It's one of the assignments. (The collaborative filtering one)
The is an edX course going that covers Machine Learning with Python, though it does require "...familiarity with basic machine learning concepts".
"All exercises will use PySpark, but previous experience with Spark or distributed computing is NOT required. "
I am doing this course and find it really good : https://www.edx.org/course/scalable-machine-learning-uc-berk...
It is about creating a linear and logistic regression + pca using spark (python api).
Anyone who wants to pick up Spark basics - Berkeley (Spark was developed at Berkeley's AMPLab) in collaboration with DataBricks (Commercial company started by Spark creators) just started a free MOOC on edx: https://www.edx.org/course/introduction-big-data-apache-spar...
(If you wonder what is Spark, in a very unofficial nutshell - it is a computation / big data / analytics / machine learning / graph processing engine on top of Hadoop that usually performs much better and has arguably a much easier API in Python, Scala, Java and now R)
It has more than 5000 students so far, and the Professor seems to answer every single Piazza question (a popular student / teacher message board).
So far it looks really good (It started a week ago, so you can still catch up, 2nd lab is due only Friday 6/12 EOD, but you have 3 days "grace" period... and there is not too much to catch up)
I use Spark for work (Scala API) and still learned one or two new things.
It uses the PySpark API so no need to learn Scala. All homework labs are done in a iPython notebook. Very high quality so far IMHO.
It is followed by a more advanced spark course (Scalable Machine Learning) also by Berkeley & Databricks.
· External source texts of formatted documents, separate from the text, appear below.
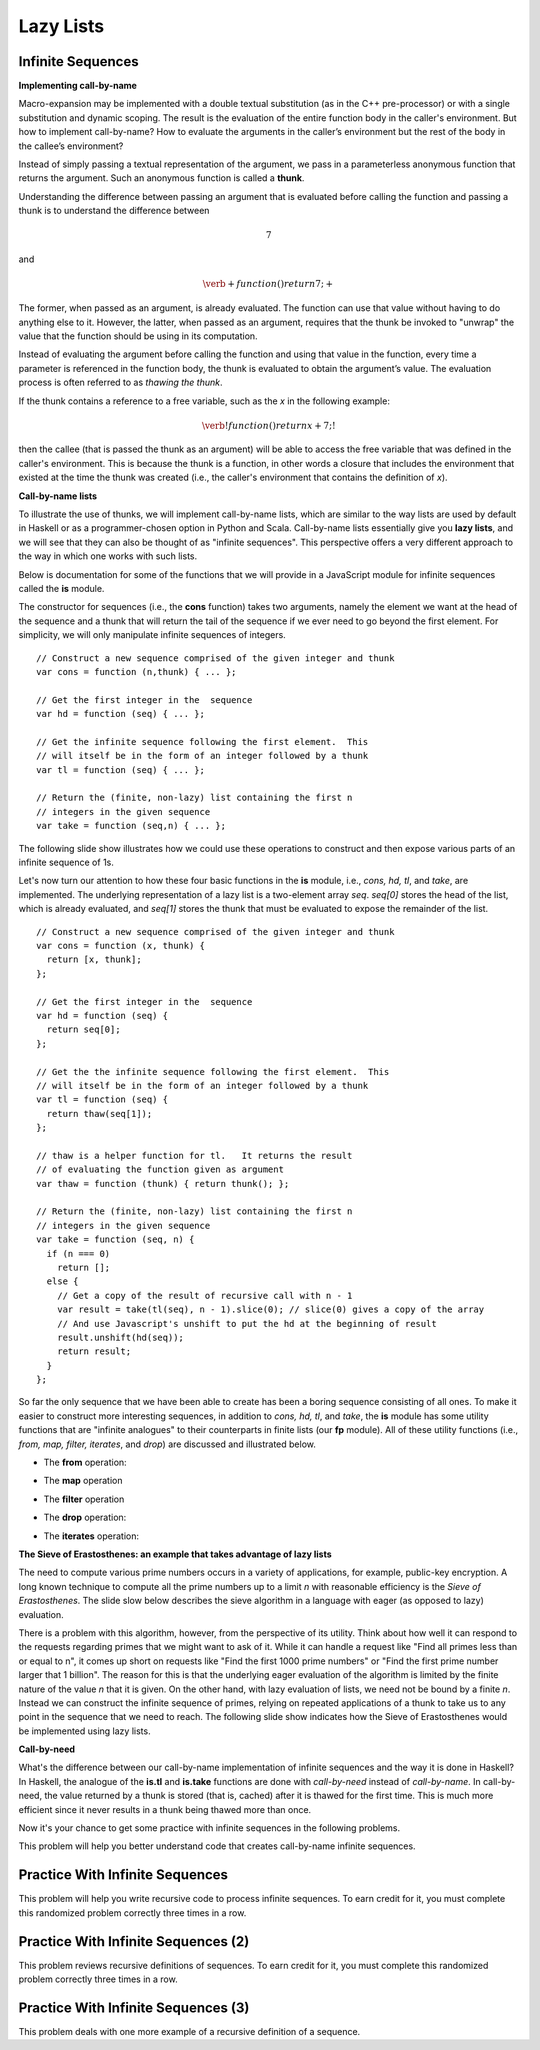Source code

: .. This file is part of the OpenDSA eTextbook project. See
.. http://algoviz.org/OpenDSA for more details.
.. Copyright (c) 2012-13 by the OpenDSA Project Contributors, and
.. distributed under an MIT open source license.

.. avmetadata:: 
   :author: David Furcy and Tom Naps


Lazy Lists
==========

Infinite Sequences
------------------

**Implementing call-by-name**

Macro-expansion may be implemented with a double textual substitution
(as in the C++ pre-processor) or with a single substitution and
dynamic scoping.  The result is the evaluation of the entire function
body in the caller's environment.  But how to implement call-by-name?
How to evaluate the arguments in the caller’s environment but the rest
of the body in the callee’s environment?

Instead of simply passing a textual representation of the argument, we
pass in a parameterless anonymous function that returns the argument.
Such an anonymous function is called a **thunk**.

Understanding the difference between passing an argument that is
evaluated before calling the function and passing a thunk is to understand the
difference between

.. math::

   \begin{eqnarray*} 
   7
   \end{eqnarray*}	  

and

.. math::

   \begin{eqnarray*} 
   \verb+function ( ) { return 7; }+
   \end{eqnarray*}	  

The former,
when passed as an argument, is already evaluated.  The function can
use that value without having to do anything else to it.  However, the
latter, when passed as an argument, requires that the thunk be
invoked to "unwrap" the value that the function should be using in
its computation.
 
Instead of evaluating the argument before calling the function and
using that value in the function, every time a parameter is referenced
in the function body, the thunk is evaluated to obtain the argument’s
value.  The evaluation process is often referred to as *thawing the
thunk*.

If the thunk contains a reference to a free variable, such as the *x*
in the following example:

.. math::

   \begin{eqnarray*} 
   \verb!function ( ) { return x + 7; }!
   \end{eqnarray*}	  

then the callee (that is passed the thunk as an argument) will be able
to access the free variable that was defined in the caller's
environment.  This is because the thunk is a function, in other words
a closure that includes the environment that existed at the time the
thunk was created (i.e., the caller's environment that contains the
definition of *x*).
   
**Call-by-name lists**

To illustrate the use of thunks, we will implement call-by-name lists,
which are similar to the way lists are used by default in
Haskell or as a programmer-chosen option in Python and Scala.
Call-by-name lists essentially give you **lazy lists**, and we will
see that they can also be thought of as "infinite sequences".  This
perspective offers a very different approach to the way in which one
works with such lists.

Below is documentation for some of the functions that we will provide
in a JavaScript module for infinite sequences called the **is**
module.

The constructor for sequences (i.e., the **cons** function) takes two
arguments, namely the element we want at the head of the sequence and
a thunk that will return the tail of the sequence if we ever need to
go beyond the first element.  For simplicity, we will only manipulate
infinite sequences of integers.  

::

   // Construct a new sequence comprised of the given integer and thunk
   var cons = function (n,thunk) { ... };

   // Get the first integer in the  sequence
   var hd = function (seq) { ... };

   // Get the infinite sequence following the first element.  This
   // will itself be in the form of an integer followed by a thunk
   var tl = function (seq) { ... };
   
   // Return the (finite, non-lazy) list containing the first n
   // integers in the given sequence
   var take = function (seq,n) { ... };

The following slide show illustrates how we could use these operations
to construct and then expose various parts of an infinite sequence of
1s.

.. inlineav:: LazyLists1CON ss
   :long_name: Illustrate Basic Lazy List Operations
   :links: AV/PL/LazyLists/LazyListsCON.css
   :scripts: AV/PL/LazyLists/LazyLists1CON.js
   :output: show


Let's now turn our attention to how these four basic functions in the
**is** module, i.e.,  *cons, hd, tl*, and *take*, are implemented.  The
underlying representation of a lazy list is a two-element array *seq*.
*seq[0]* stores the head of the list, which is already evaluated, and
*seq[1]* stores the thunk that must be evaluated to expose the
remainder of the list.

::

   // Construct a new sequence comprised of the given integer and thunk
   var cons = function (x, thunk) {
     return [x, thunk];
   };

   // Get the first integer in the  sequence
   var hd = function (seq) {
     return seq[0];
   };

   // Get the the infinite sequence following the first element.  This
   // will itself be in the form of an integer followed by a thunk
   var tl = function (seq) {
     return thaw(seq[1]);
   };

   // thaw is a helper function for tl.   It returns the result
   // of evaluating the function given as argument
   var thaw = function (thunk) { return thunk(); };
   
   // Return the (finite, non-lazy) list containing the first n
   // integers in the given sequence
   var take = function (seq, n) {
     if (n === 0)
       return [];
     else {
       // Get a copy of the result of recursive call with n - 1
       var result = take(tl(seq), n - 1).slice(0); // slice(0) gives a copy of the array
       // And use Javascript's unshift to put the hd at the beginning of result
       result.unshift(hd(seq));
       return result;
     }
   };

So far the only sequence that we have been able to create has been a
boring sequence consisting of all ones.  To make it easier to
construct more interesting sequences, in addition to *cons, hd, tl*,
and *take*, the **is** module has some utility functions that are
"infinite analogues" to their counterparts in finite lists (our **fp**
module).  All of these utility functions (i.e., *from, map, filter,
iterates*, and *drop*) are discussed and illustrated below.

* The **from** operation:
  
.. inlineav:: LazyLists2CON ss
   :long_name: Illustrate from operation in is module
   :links: AV/PL/LazyLists/LazyListsCON.css
   :scripts: AV/PL/LazyLists/LazyLists2CON.js
   :output: show

* The **map** operation

.. inlineav:: LazyLists3CON ss
   :long_name: Illustrate map operation in is module
   :links: AV/PL/LazyLists/LazyListsCON.css
   :scripts: AV/PL/LazyLists/LazyLists3CON.js
   :output: show

* The **filter** operation

.. inlineav:: LazyLists4CON ss
   :long_name: Illustrate filter operation in is module
   :links: AV/PL/LazyLists/LazyListsCON.css
   :scripts: AV/PL/LazyLists/LazyLists4CON.js
   :output: show

* The **drop** operation:

.. inlineav:: LazyLists5CON ss
   :long_name: Illustrate drop operation in is module
   :links: AV/PL/LazyLists/LazyListsCON.css
   :scripts: AV/PL/LazyLists/LazyLists5CON.js
   :output: show


* The **iterates** operation:

.. inlineav:: LazyLists6CON ss
   :long_name: Illustrate iterates operation in is module
   :links: AV/PL/LazyLists/LazyListsCON.css
   :scripts: AV/PL/LazyLists/LazyLists6CON.js
   :output: show


.. Think about how the set of question marks should be filled
.. in to complete these functions before proceeding to the practice
.. problems

.. ::
.. 
..     // return the sequence of successive integers starting at n
..     var from = function (n) {
..         return cons(n, function () { ?????? });
..     };
.. 
..     // return the sequence obtained by removing the first n integers from the given sequence 
..     var drop = function (seq,n) {
..         if (n === 0)
..             return seq;
..         else {
..             return drop( ?????? );
..         }
..     };
.. 
..     // return a new sequence obtained by mapping the given function onto the given sequence
..     var map = function (f,seq) {
..         return cons (  ?????? );
.. 
..     };
.. 
..     // return a new sequence obtained by filtering the given sequence with the given predicate
..     var filter = function (pred,seq) {
..         if (pred(hd(seq))) {
..             return cons ( ?????? );
..         } else {
..             return ??????;
..         }
..     };
.. 
..     // return a new sequence obtained by repeatedly applying the given function to the
..     // previous term of the sequence (starting with the given integer).   That is, return
..     // the sequence n, f(n), f(f(n)), f(f(f(n))), ...
..     var iterates = function (f,n) {
.. 
..         return cons(n, ?????? );
..     };


**The Sieve of Erastosthenes: an example that takes advantage of lazy lists**

The need to compute various prime numbers occurs in a variety of
applications, for example, public-key encryption.  A long known
technique to compute all the prime numbers up to a limit *n* with
reasonable efficiency is the *Sieve of Erastosthenes*.  The slide slow
below describes the sieve algorithm in a language with eager (as
opposed to lazy) evaluation.

.. inlineav:: LazyLists7CON ss
   :long_name: Illustrate sieve of Erastosthenes with eager evaluation
   :links: AV/PL/LazyLists/LazyListsCON.css
   :scripts: AV/PL/LazyLists/LazyLists7CON.js
   :output: show

There is a problem with this algorithm, however, from the perspective
of its utility.  Think about how well it can respond to the requests
regarding primes that we might want to ask of it.  While it can handle
a request like "Find all primes less than or equal to n", it comes up
short on requests like "Find the first 1000 prime numbers" or "Find
the first prime number larger that 1 billion".  The reason for this is
that the underlying eager evaluation of the algorithm is limited by the
finite nature of the value *n* that it is given.  On the other hand,
with lazy evaluation of lists, we need not be bound by a finite *n*.
Instead we can construct the infinite sequence of primes, relying on
repeated applications of a thunk to take us to any point in the
sequence that we need to reach.  The following slide show indicates
how the Sieve of Erastosthenes would be implemented using lazy lists.

.. inlineav:: LazyLists8CON ss
   :long_name: Illustrate sieve of Erastosthenes with lazy evaluation
   :links: AV/PL/LazyLists/LazyListsCON.css
   :scripts: AV/PL/LazyLists/LazyLists8CON.js
   :output: show


**Call-by-need**
   
What's the difference between our call-by-name implementation of
infinite sequences and the way it is done in Haskell?  In Haskell, the
analogue of the **is.tl** and **is.take** functions are done with
*call-by-need* instead of *call-by-name*. In call-by-need, the value
returned by a thunk is stored (that is, cached) after it is thawed for
the first time. This is much more efficient since it never results in
a thunk being thawed more than once.

Now it's your chance to get some practice with infinite sequences in
the following problems.

This problem will help you better understand code that creates
call-by-name infinite sequences.

.. avembed:: Exercises/PL/InfSeq1.html ka
   :long_name: Matching sequence to code that produced it

Practice With Infinite Sequences
--------------------------------

This problem will help you write recursive code to process infinite
sequences. To earn credit for it, you must complete this randomized
problem correctly three times in a row.

.. avembed:: Exercises/PL/InfSeq2.html ka
   :long_name: RP set #32, question #2

Practice With Infinite Sequences (2)
------------------------------------

This problem reviews recursive definitions of sequences.  To earn
credit for it, you must complete this randomized problem correctly
three times in a row.

.. avembed:: Exercises/PL/InfSeq3.html ka
   :long_name: Matching sequence to code that produced it (2)

Practice With Infinite Sequences (3)
------------------------------------


This problem deals with one more example of a recursive definition of
a sequence.

.. avembed:: Exercises/PL/InfSeq4.html ka
   :long_name: Matching sequence to code that produced it (3)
(not affiliated with edx, Berkeley or databricks, just thought it's a good place for a PSA to those interested)
The Spark originating academic paper by Matei Zaharia (Creator of Spark) got him a PHd dissertation award in 2014 by the ACM ( http://www.acm.org/press-room/news-releases/2015/dissertatio... )
Spark also set a new record in large scale sorting (Beating Hadoop by far): https://databricks.com/blog/2014/11/05/spark-officially-sets...
* EDIT: typo in "Berkeley", thanks gboss for noticing :)
Do they really get better? I'm either going to jump straight to the (R) Statistical Inference course from JHU, or switch to the Berkeley/EdX Spark course.
I use a lot more Spark in my day job than R, but I really should learn statistics more formally.